2023-02-23: east on the i-44

yesterday, another poem. i've been lucky lately in that a lot of what i've been writing has arrived fairly quickly, taking its shape within a day or so and finished soon after. i've worked at the other extreme, too, starting a poem in 2000 and finally finishing it in 2020. nothing will match the relief of finishing something like that, except, almost, the happiness of finishing something almost immediately.

i was reading a zine and a couple of the poems jumped out at me: the title of one, an image in another. and something in them echoed with my lifelong desire to take a roadtrip across america to visit old friends, the end result becoming entirely its own thing.

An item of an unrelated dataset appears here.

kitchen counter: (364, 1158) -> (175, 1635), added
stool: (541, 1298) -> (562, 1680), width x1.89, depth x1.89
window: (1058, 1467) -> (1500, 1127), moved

when i was younger i was convinced i needed to write a lot, certain that the road to better writing was through putting things down and keeping the best. nobody tells you that it's possible to create bad writing forever, that if you're not critical, looking at what works and doesn't, you won't actually grow at all. if i had a time machine i'd go back to 1995 and tell my younger self that it's more important to read: lit mags and collections and chapbooks and zines and whatever you can get your hands on, because you never know where inspiration might strike, and reading good poetry ultimately helps hone your own sense of taste.

(to be honest, reading bad poetry from time to time also helps, a reminder of what not to do.)

what's working? what isn't? why do I like this? — if you can't answer these, how can you hope to write something good yourself?

anyway, i'd never read the poet in that zine before. different countries and geographies and circles and all that. but i was happy not just to read the poems, but that they ended up prompting a poem from me, too.